Wall Street Bonuses Fell 14% Amid Job Losses, DiNapoli Says

New York State Comptroller Thomas DiNapoli
Thomas DiNapoli, New York State comptroller. Photographer: Daniel Acker/Bloomberg

Wall Street’s cash bonus pool fell by 14 percent last year to $19.7 billion, the lowest since 2008, as the securities industry shed thousands of jobs, according to projections by New York state Comptroller Thomas DiNapoli.

Employees took home an average cash bonus of $121,150 in 2011, DiNapoli’s office calculated in a report based on personal income-tax collections. The financial industry lost 4,300 jobs between April and December, according to the report.

Smaller bonuses reflect “a difficult year on Wall Street,” DiNapoli said today in a statement. “Profits were down sharply, and securities firms in New York City resumed downsizing in the second half of the year.”

Wall Street “faces continued challenges as it works through the fallout from the financial crisis and adjusts to regulatory reforms,” he said.

Profits at New York Stock Exchange firms’ broker-dealer units were no more than $13.5 billion in 2011, less than half of the $27.6 billion earned in 2010, making last year the second in a row in which profits dropped by more than half, DiNapoli said. In 2009, the units generated $61.4 billion in profit with the help of federal bailouts, interest-rate cuts and proprietary trading.
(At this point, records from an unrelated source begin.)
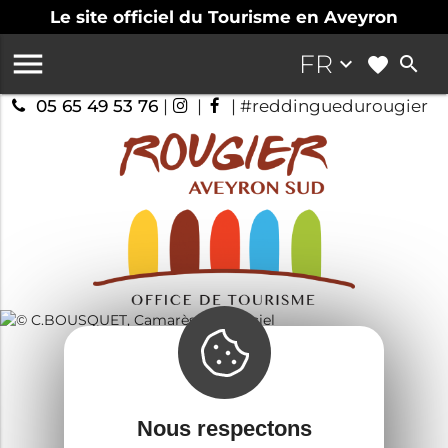
Le site officiel du Tourisme en Aveyron

FR
keyboard_arrow_down
search
05 65 49 53 76
|
|
| #reddinguedurougier
Camarès
Guide touristique
Nous respectons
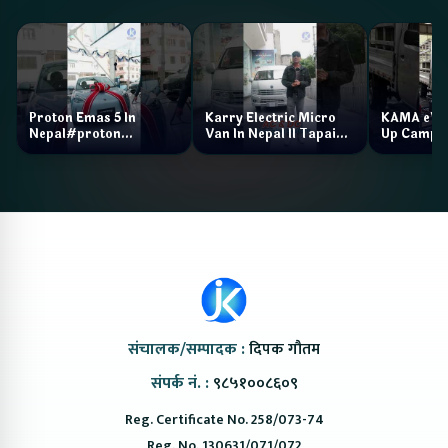
Proton Emas 5 In
Karry Electric Micro
KAMA eV F
Nepal#proton
Van In Nepal II Tapaiko
Up Camp
#protonemas5#protonnepal#evcarnepal
Bazar II Jankari
@ProtonNepal
Kendra
संचालक/सम्पादक :
दिपक गौतम
संपर्क नं. :
९८५१००८६०९
Reg. Certificate No. 258/073-74
Reg. No. 130631/071/072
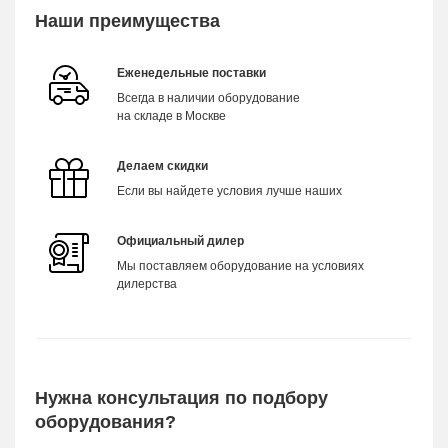
Наши преимущества
Еженедельные поставки
Всегда в наличии оборудование
на складе в Москве
Делаем скидки
Если вы найдете условия лучше наших
Официальный дилер
Мы поставляем оборудование на условиях
дилерства
Нужна консультация по подбору
оборудования?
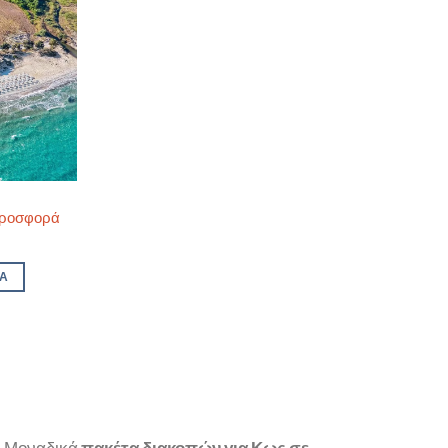
Προσφορά
ΡΑ
!
Μοναδικά
πακέτα διακοπών για Κως σε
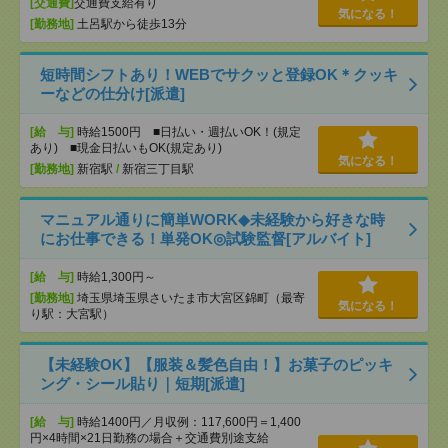
[交通費]
交通費支給有り
気になる！
[勤務地]
土呂駅から徒歩13分
短時間シフトあり！WEBでサクッと登録OK＊クッキ
ーなどの仕分け[派遣]
[給 与]
時給1500円 ■日払い・週払いOK！(規定
あり) ■現金日払いもOK(規定あり)
気になる！
[勤務地]
新宿駅
/
新宿三丁目駅
マニュアル通りに簡単WORK◆未経験から好きな時
にお仕事できる！単発OK◎試験監督[アルバイト]
[給 与]
時給1,300円～
[勤務地]
埼玉県埼玉県さいたま市大宮区錦町（最寄
気になる！
り駅：大宮駅）
【未経験OK】【服装＆髪色自由！】お菓子のピッキ
ング・シール貼り｜短期[派遣]
[給 与]
時給1400円／月収例：117,600円＝1,400
円×4時間×21日勤務の場合＋交通費別途支給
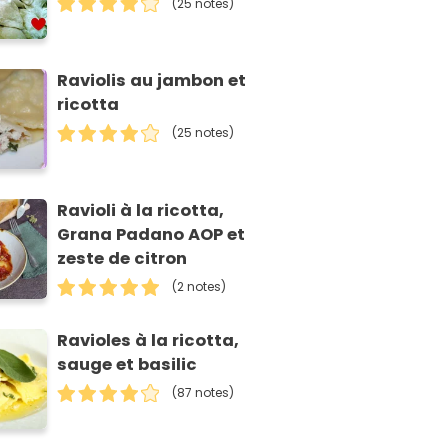
(25 notes)
Raviolis au jambon et
ricotta
(25 notes)
Ravioli à la ricotta,
Grana Padano AOP et
zeste de citron
(2 notes)
Ravioles à la ricotta,
sauge et basilic
(87 notes)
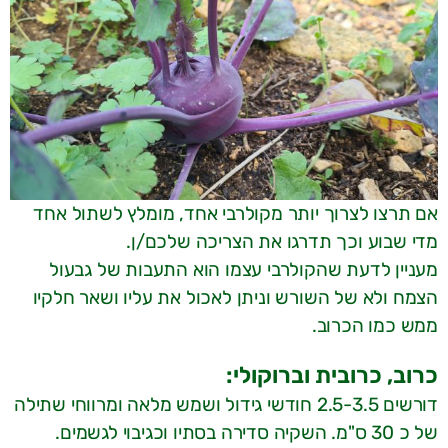
אם תרצו לצרוך יותר מקולרבי אחד, מומלץ לשתול אחד
מדי שבוע וכך תדרגו את הצריכה שלכם/ן.
מעניין לדעת שהקולרבי עצמו הוא התעבות של גבעול
הצמח ולא של השורש וניתן לאכול את עליו ושאר חלקיו
ממש כמו הכרוב.
כרוב, כרובית וברוקולי:
דורשים 2.5-3.5 חודשי גידול ושמש מלאה ומרווחי שתילה
של כ 30 ס"מ. השקיה סדירה בסתיו וכגיבוי לגשמים.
‘Profitable and Sustainable’

Cash bonuses in 2011 are expected to be about $2 billion more than the recession’s low point of $17.6 billion in 2008, and are a little more than half the $34.3 billion peak reached in 2006, the report said. Bonus estimates don’t include stock options or other deferred pay.

“Having Wall Street and the securities industry operate on a model that’s profitable and sustainable is preferable to what we had before, where you had high-risk behavior, high reward,” DiNapoli said today in an interview in his midtown Manhattan office. “When it came tumbling down, you had a deep dip and a great valley. That’s really what has caused a great deal of budget shock and revenue shock to the state and city.”
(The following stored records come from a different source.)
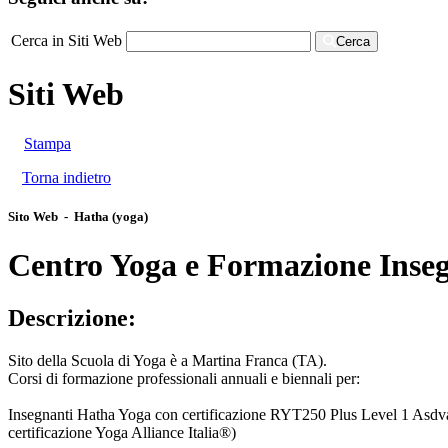
Cerca in Siti Web
Cerca
Siti Web
Stampa
Torna indietro
Sito Web - Hatha (yoga)
Centro Yoga e Formazione Inseg
Descrizione:
Sito della Scuola di Yoga è a Martina Franca (TA).
Corsi di formazione professionali annuali e biennali per:
Insegnanti Hatha Yoga con certificazione RYT250 Plus Level 1 Asd
certificazione Yoga Alliance Italia®)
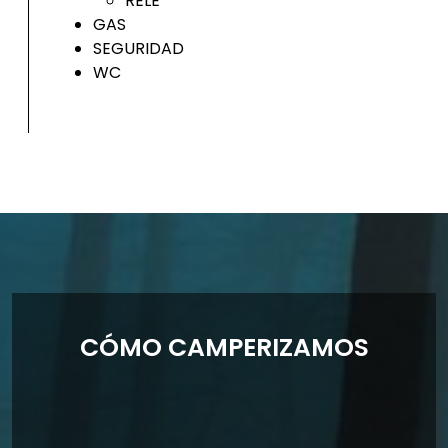
RELÉ
GAS
SEGURIDAD
WC
CÓMO CAMPERIZAMOS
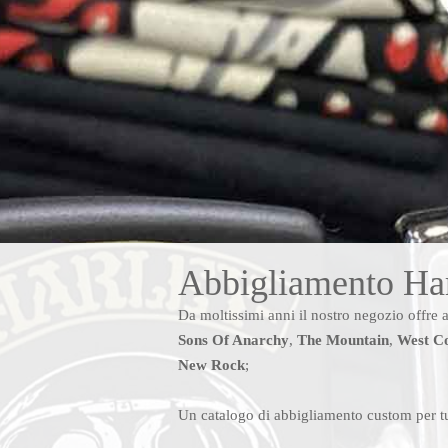
Abbigliamento Harl
Da moltissimi anni il nostro negozio offre a
Sons Of Anarchy
,
The Mountain
,
West C
New Rock
;
Un catalogo di abbigliamento custom per tu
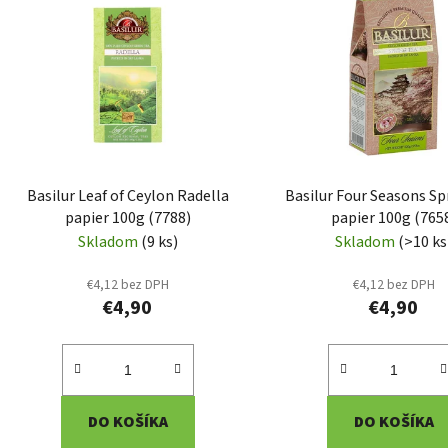
ý
p
i
s
p
r
o
d
Basilur Leaf of Ceylon Radella
Basilur Four Seasons Sp
u
papier 100g (7788)
papier 100g (765
k
Skladom
(9 ks)
Skladom
(>10 ks
t
o
€4,12 bez DPH
€4,12 bez DPH
€4,90
€4,90
v
DO KOŠÍKA
DO KOŠÍKA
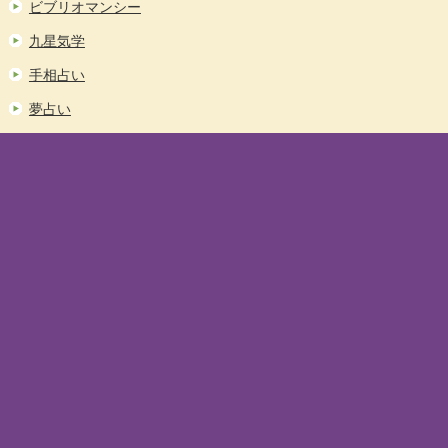
ビブリオマンシー
九星気学
手相占い
夢占い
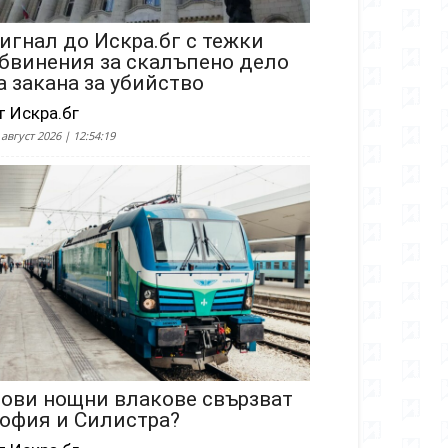
игнал до Искра.бг с тежки
бвинения за скалъпено дело
а закана за убийство
т Искра.бг
 август 2026 | 12:54:19
ови нощни влакове свързват
офия и Силистра?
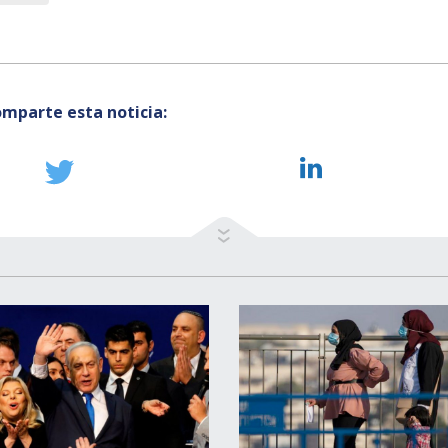
mparte esta noticia:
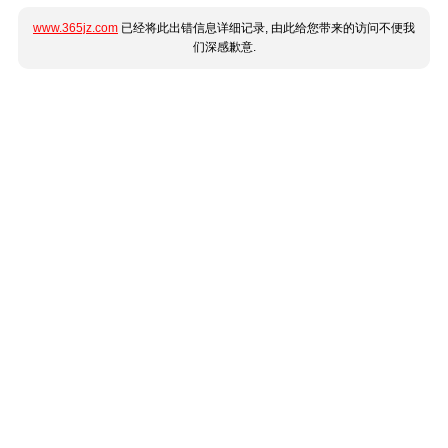
www.365jz.com
已经将此出错信息详细记录, 由此给您带来的访问不便我
们深感歉意.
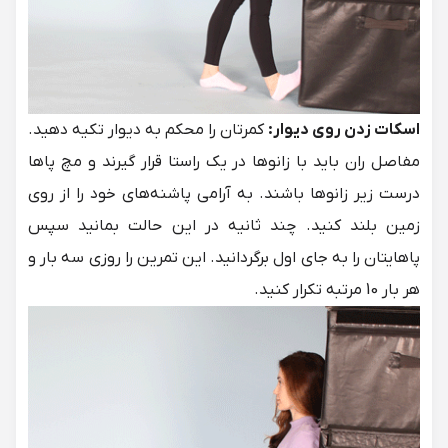
اسکات زدن روی دیوار:
کمرتان را محکم به دیوار تکیه دهید.
مفاصل ران باید با زانوها در یک راستا قرار گیرند و مچ پاها
درست زیر زانوها باشند. به آرامی پاشنه‌های خود را از روی
زمین بلند کنید. چند ثانیه در این حالت بمانید سپس
پاهایتان را به جای اول برگردانید. این تمرین را روزی سه بار و
هر بار 10 مرتبه تکرار کنید.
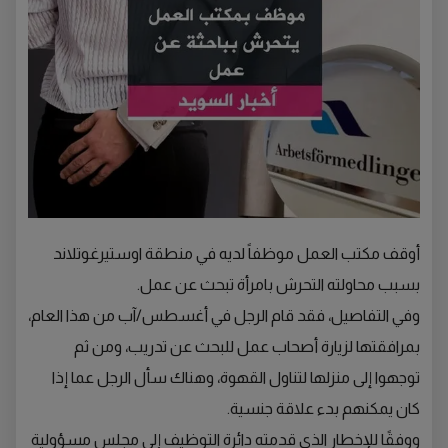
أوقف مكتب العمل موظفاً لديه في منطقة اوستيرغوتلاند
بسبب محاولته التحرش بامرأة تبحث عن عمل.
وفي التفاصيل، فقد قام الرجل في أغسطس/آب من هذا العام،
بمرافقتها لزيارة أصحاب عمل للبحث عن تدريب، ومن ثم
توجهوا إلى منزلها لتناول القهوة، وهناك سأل الرجل عما إذا
كان يمكنهم بدء علاقة جنسية.
ووفقًا للإخطار الذي قدمته دائرة التوظيف إلى مجلس مسؤولية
Skyrocketing compensation before the financial crisis encouraged state lawmakers to craft unrealistic budgets in expectation that Wall Street’s boom would continue forever, he said.

‘On the Sidelines’

Wall Street firms cut bonuses and delayed more payments after investment banking and trading revenue dropped in 2011. Deal volume and trading activity fell in the second half of the year as investors stayed on the sidelines amid concern that the European debt crisis would lead to a global slowdown.
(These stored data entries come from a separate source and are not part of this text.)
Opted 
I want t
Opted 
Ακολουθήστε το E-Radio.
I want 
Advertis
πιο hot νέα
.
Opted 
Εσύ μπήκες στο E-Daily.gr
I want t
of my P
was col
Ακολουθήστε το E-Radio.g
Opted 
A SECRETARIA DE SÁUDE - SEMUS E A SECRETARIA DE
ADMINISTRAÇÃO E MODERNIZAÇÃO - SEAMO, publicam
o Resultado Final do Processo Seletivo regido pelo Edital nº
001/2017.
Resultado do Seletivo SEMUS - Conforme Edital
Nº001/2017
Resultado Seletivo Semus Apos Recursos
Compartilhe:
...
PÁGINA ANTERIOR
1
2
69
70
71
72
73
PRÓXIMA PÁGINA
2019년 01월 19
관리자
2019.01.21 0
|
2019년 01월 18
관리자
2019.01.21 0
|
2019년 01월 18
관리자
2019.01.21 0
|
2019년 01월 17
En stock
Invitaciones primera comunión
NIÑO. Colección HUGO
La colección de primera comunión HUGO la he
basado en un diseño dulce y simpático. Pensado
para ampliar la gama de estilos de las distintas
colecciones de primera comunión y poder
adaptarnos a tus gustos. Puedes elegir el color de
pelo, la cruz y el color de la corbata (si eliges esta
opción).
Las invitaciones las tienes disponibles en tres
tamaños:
Goldman Sachs Group Inc. said it cut discretionary compensation by more than 26 percent. Bank of America Corp. told investment bankers to expect a 25 percent drop in pay, people with knowledge of the discussions said last month. Credit Suisse Group AG cut its 2011 bonus pool by 41 percent and paid some senior staff in bonds backed by derivatives.

Morgan Stanley capped immediate cash bonuses at $125,000, a person briefed on the plans said last month. Deutsche Bank Group AG set its cash limit at 100,000 euros ($135,000) and Barclays Plc capped cash bonuses at 65,000 pounds ($103,000) as lenders pushed more pay into the future to bring down compensation costs and satisfy regulators’ calls for long-term incentives.

Reduced Volatility

“The increased use of deferred compensation should create a pipeline of bonuses that will be paid in future years, which will reduce volatility in industry tax payments,” DiNapoli said.

While Wall Street chief executives, such as Lloyd Blankfein of Goldman Sachs and JPMorgan Chase & Co’s Jamie Dimon, have predicted that the slump in investment banking and trading is temporary, DiNapoli said profits won’t return to those of the boom years “any time soon.”

During the financial crisis, the industry lost 28,000 jobs, the comptroller said. Before staff cuts resumed in April, Wall Street had recovered 9,600.

“Maybe we’ll never go back to the kind of profits we had a couple of years ago,” DiNapoli said in the interview. “If the tradeoff is that we don’t have the kind of valley we had in ’08 and ’09, I think that’s a good tradeoff for everyone.”

Business and personal income-tax collections from the financial industry accounted for as much as 20 percent of New York state tax revenue before the start of the financial crisis in 2008, DiNapoli said. The contribution declined to 14 percent last year. New York City’s tax collections from Wall Street have fallen to less than 7 percent of revenue from 13 percent, he said.

The city’s budget projections are consistent with DiNapoli’s bonus forecast, he said. The state, though, predicted a bigger drop, “meaning revenue may be slightly higher than anticipated in the last quarter of the current state fiscal year,” DiNapoli said.